Hopkins’ bill also taxes recreational marijuana at 20% and would send $6 million to the HEART Fund, a substance abuse treatment program proposed by Republican Gov. Greg Gianforte, add $500,000 to tribal addiction prevention services, make small investments in outdoor recreation and preservation, and stash the majority of revenues in the state general fund. Initially, it also would allow a local entity to impose an optional excise tax, a provision that Republicans removed through an amendment Tuesday despite Hopkins’ protest.
Skees’ HB670 would impose a 15% tax, use the bulk of the revenues to pay for public employee pensions, and place the remainder in an interest-accruing trust fund to mitigate whatever negative effects from legalization might come. Tschida’s bill would only tax marijuana at the wholesale level, significantly reducing projected revenue from legalization. However, Tschida and others have said, keeping the tax rate low could be important to prevent the growth of a black market post-legalization.
Some of those desires were reflected in other amendments Tuesday, such as one proposal — which ultimately failed — to bring the tax rate in HB701 down to 15%.
“Taxing of marijuana should in no way be viewed as a revenue source,” said Rep. Rhonda Knudsen, R-Culbertson, who brought that amendment. “We should not be making money on marijuana.”

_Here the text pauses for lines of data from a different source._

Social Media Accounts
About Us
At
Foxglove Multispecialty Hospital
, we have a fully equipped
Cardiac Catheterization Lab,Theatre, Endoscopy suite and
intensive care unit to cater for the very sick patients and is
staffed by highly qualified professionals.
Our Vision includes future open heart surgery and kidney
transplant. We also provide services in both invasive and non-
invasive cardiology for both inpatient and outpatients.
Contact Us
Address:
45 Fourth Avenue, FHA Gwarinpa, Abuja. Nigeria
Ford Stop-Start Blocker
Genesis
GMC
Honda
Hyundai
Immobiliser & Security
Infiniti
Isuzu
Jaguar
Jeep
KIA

Democrats also brought several amendments, including one to reverse the opt-in language to opt-out language — as is in I-190 — and another to restore the funding for wildlife and conservation programs that was in the initiative, though these ultimately failed. As with everything that happened Tuesday, these concepts can reappear in the Senate, where the bills will move after a hearing in the House Appropriations Committee on Wednesday and a final floor vote in the lower chamber.
“Just because we have the power to ignore the will of the voters doesn’t mean we should use it,” said House Minority Leader Kim Abbott, D-Helena. “57 percent of voters were clear that they wanted recreational marijuana revenues to go in a certain direction.”